Santo Domingo.- La reapertura de las relaciones comerciales entre República Dominicana y Venezuela abre un panorama prometedor para la colocación de productos dominicanos en ese mercado, particularmente en sectores como el acero, el aluminio, los plásticos y las industrias que dependen del vidrio como materia prima.
También se vislumbran oportunidades para productos farmacéuticos, químicos inorgánicos, materias plásticas y materias albuminoideas (derivadas de almidón o féculas modificadas), entre otros bienes, según datos de ProDominicana.
Este panorama permitiría superar el declive que las exportaciones dominicanas hacia Venezuela han experimentado desde 2019, cuando cayeron un 71.1 %, pasando de US$42.9 millones a US$12.4 millones.
En 2020, las ventas descendieron a US$19.8 millones; en 2021 se recuperaron hasta US$23.9 millones; y en 2022 aumentaron nuevamente, alcanzando los US$26.7 millones. Sin embargo, en 2023 las exportaciones se redujeron a US$12.7 millones, lo que representó una caída del 52.4 % en comparación con el año anterior.
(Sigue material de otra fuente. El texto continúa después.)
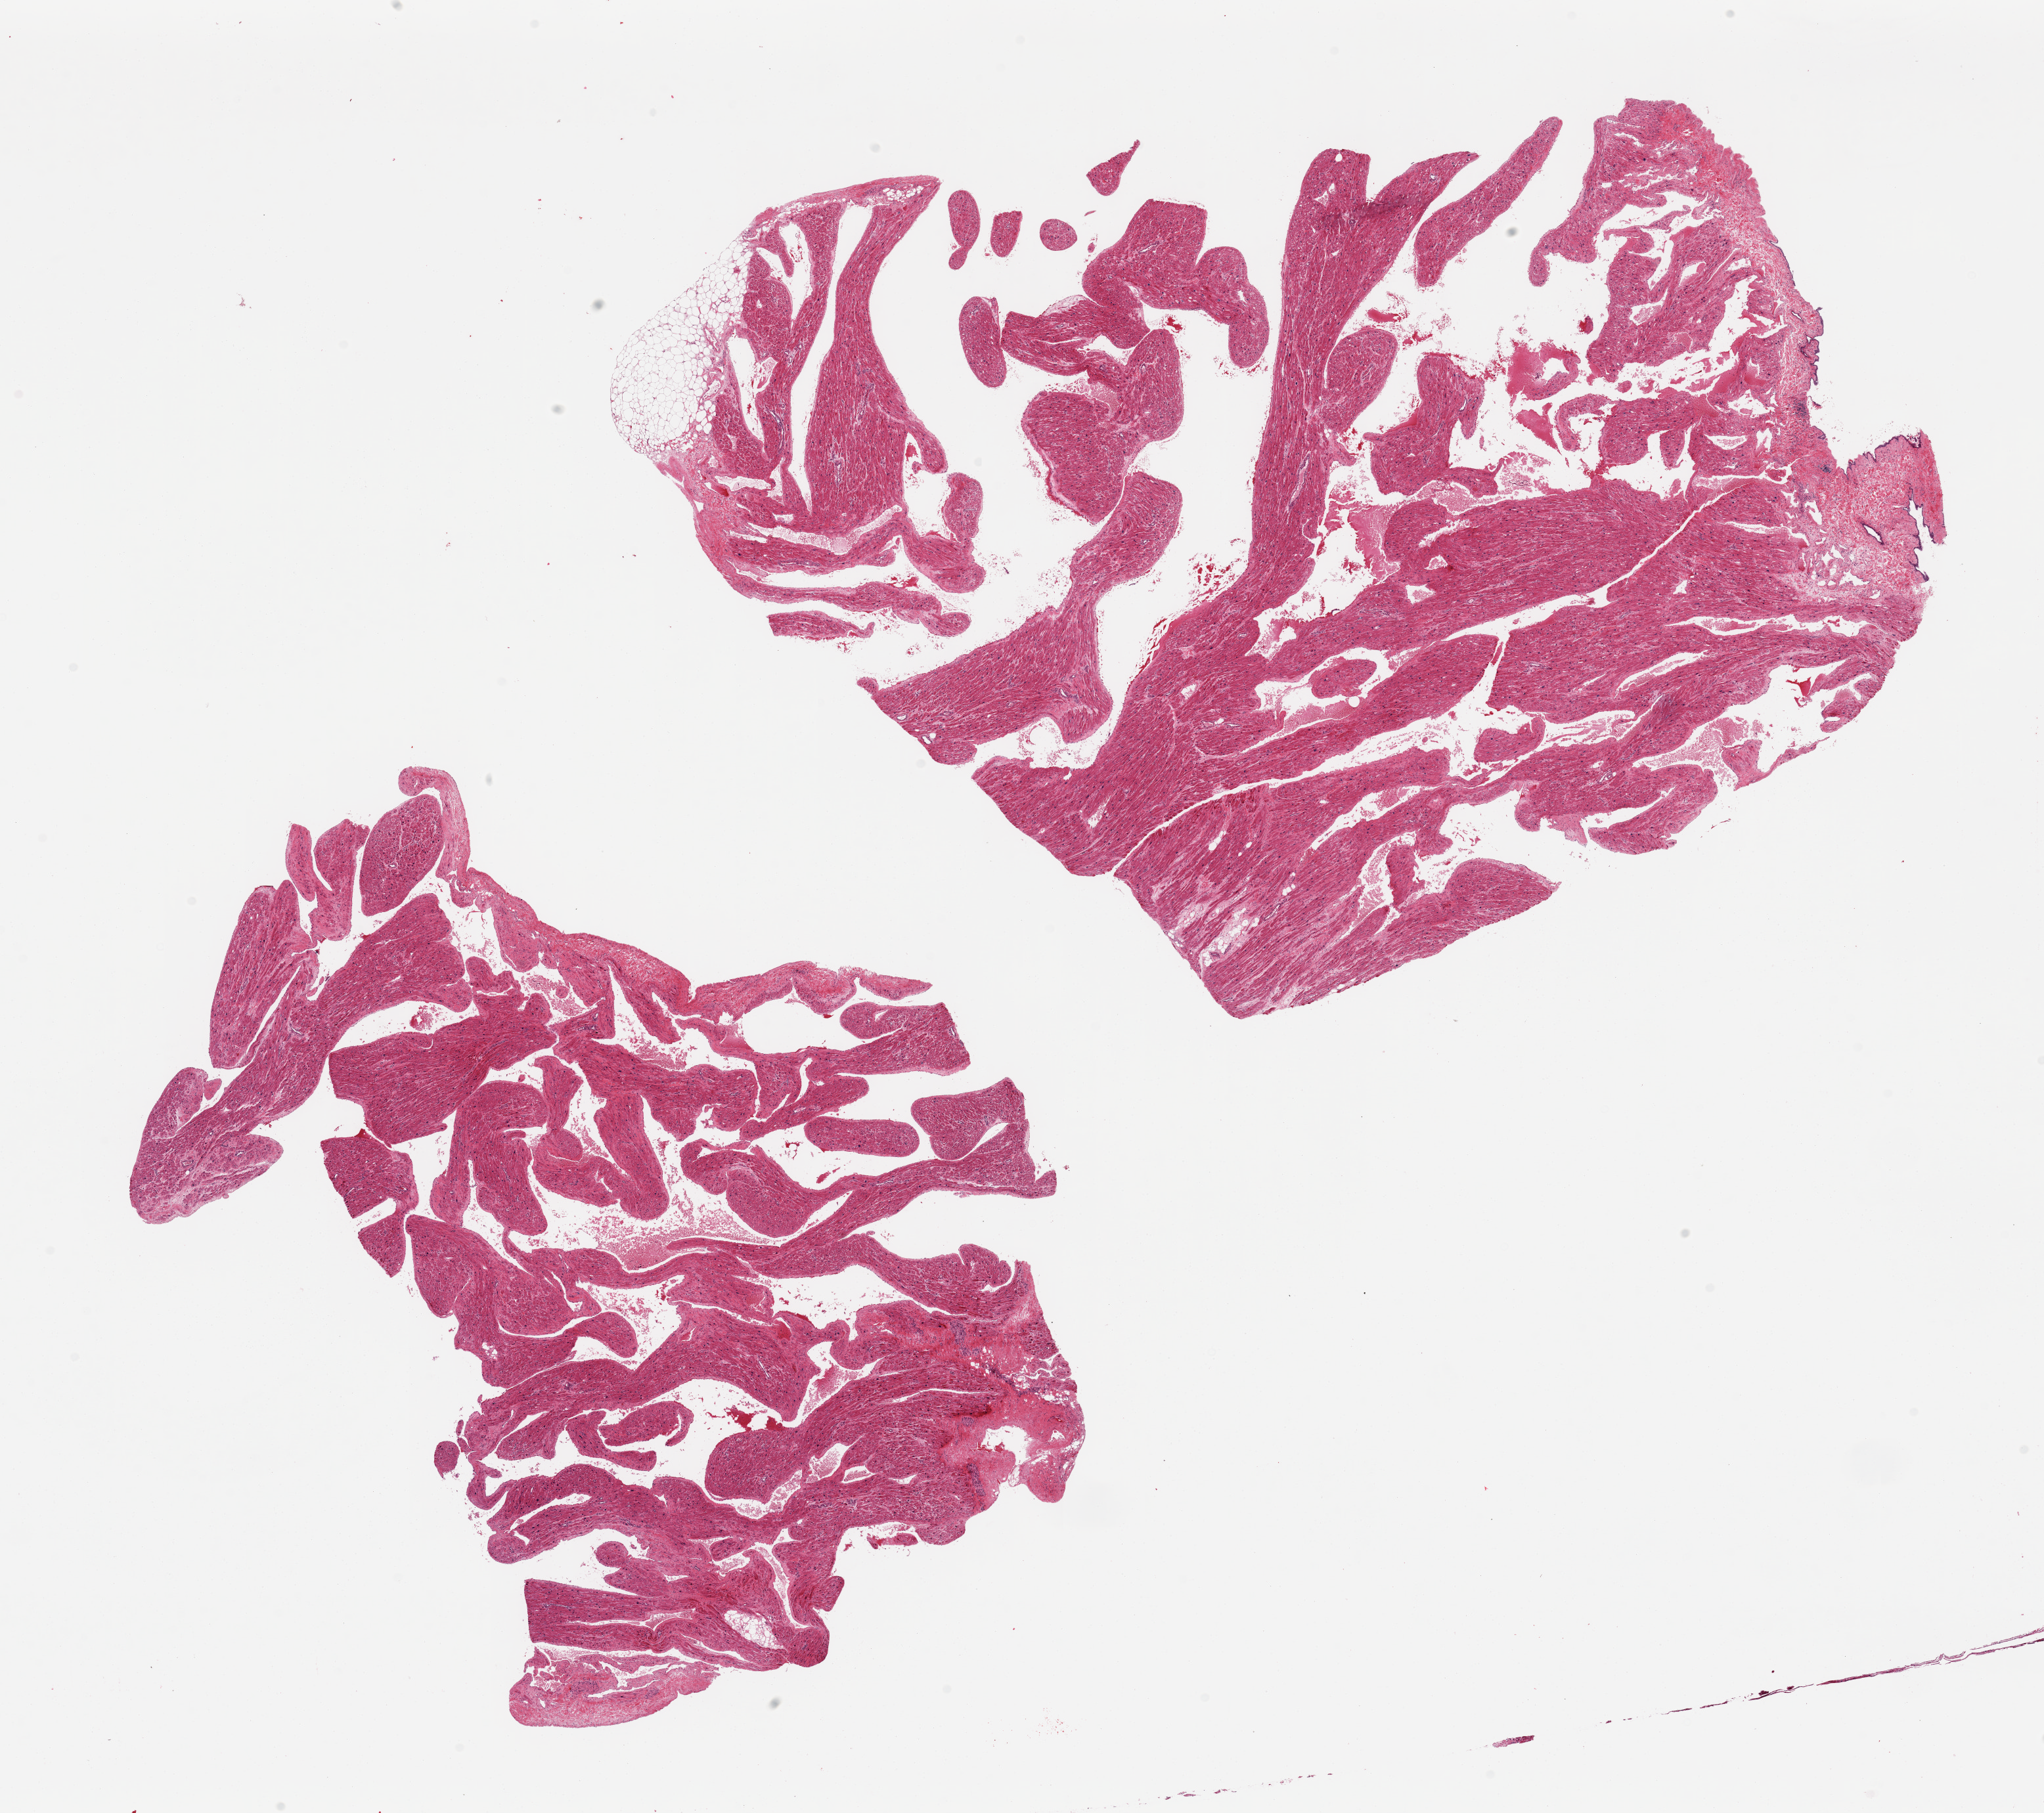
Whole-slide image, hematoxylin and eosin (H&E) stain — a low-resolution overview of the entire scanned area, about 24.6 x 21.8 mm, PAXgene-fixed, paraffin-embedded tissue, target tissue: auricular appendage, donor tissue sample. Donor: male.
• review note (as recorded): 2 pieces, no abnormalities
En 2024 se registró una leve recuperación, con exportaciones por US$13.6 millones, US$900,000 más que en 2023. Ese mismo año, las relaciones entre ambos países se vieron afectadas por tensiones diplomáticas, cuando el Gobierno dominicano criticó el proceso electoral venezolano y el Ejecutivo de Nicolás Maduro rompió relaciones diplomáticas, alegando injerencia en asuntos internos. No obstante, los datos comerciales muestran que la reducción de las exportaciones ya se había producido antes de ese episodio, por lo que la ruptura diplomática es parte del contexto bilateral y no la causa directa de la caída.
En 2025, las exportaciones dominicanas hacia Venezuela volvieron a descender, alcanzando US$12.4 millones, US$1.2 millones menos que el año anterior, lo que equivale a una reducción del 8.8 %. Este monto es un 71.1 % menor que el de 2019 y un 65.9 % inferior al de 2017. En términos absolutos, el país exportó US$30.5 millones menos en 2025 que en 2019.
El deterioro de la balanza comercial se remonta a 2015, cuando se cayó el acuerdo de Cooperación Energética Petrocaribe, mediante el cual República Dominicana compraba petróleo a Venezuela.
Para el economista Juan Del Rosario, hay un amplio abanico de oportunidades para el intercambio comercial, pero su aprovechamiento depende de que la industria venezolana logre recuperar su capacidad productiva y exportadora. Uno de los principales retos de Venezuela es el deterioro de su aparato productivo, con una capacidad reducida y una estructura industrial más débil que en años anteriores.
Del Rosario considera positiva la reapertura de relaciones comerciales entre ambos países, aunque señala que el proceso inicia con la reanudación de los vuelos. También subraya que la recuperación económica venezolana debe incluir el fortalecimiento de su sector industrial para que el restablecimiento de los vínculos comerciales genere beneficios para ambas economías.
Venezuela posee una trayectoria industrial importante en áreas como la industria pesada, alimenticia, plástica y farmacéutica, aunque hoy su capacidad es más reducida. La recuperación de estos sectores es fundamental para que Venezuela participe más activamente en el comercio internacional y para que la reapertura comercial con República Dominicana tenga un impacto positivo en la economía.
En cuanto a las importaciones, República Dominicana dejó de adquirir derivados de hidrocarburos a Venezuela este año, aunque el año pasado le compró US$11.162 millones.
El experto en comercio internacional señaló que el volumen de negocios entre República Dominicana y Venezuela se ha reducido sostenidamente en los últimos años: las exportaciones dominicanas hacia el mercado venezolano pasaron de aproximadamente US$42 millones a cerca de US$12 millones en 2025, una caída de casi tres veces y media, lo que refleja una baja dinámica comercial.
La reanudación de las relaciones comerciales abre nuevas oportunidades para República Dominicana, gracias al proceso de desindustrialización que ha sufrido Venezuela, lo que ha reducido su producción local de diversos bienes. En ese contexto, los productos dominicanos de la industria farmacéutica y los bienes elaborados podrían encontrar un mercado receptivo.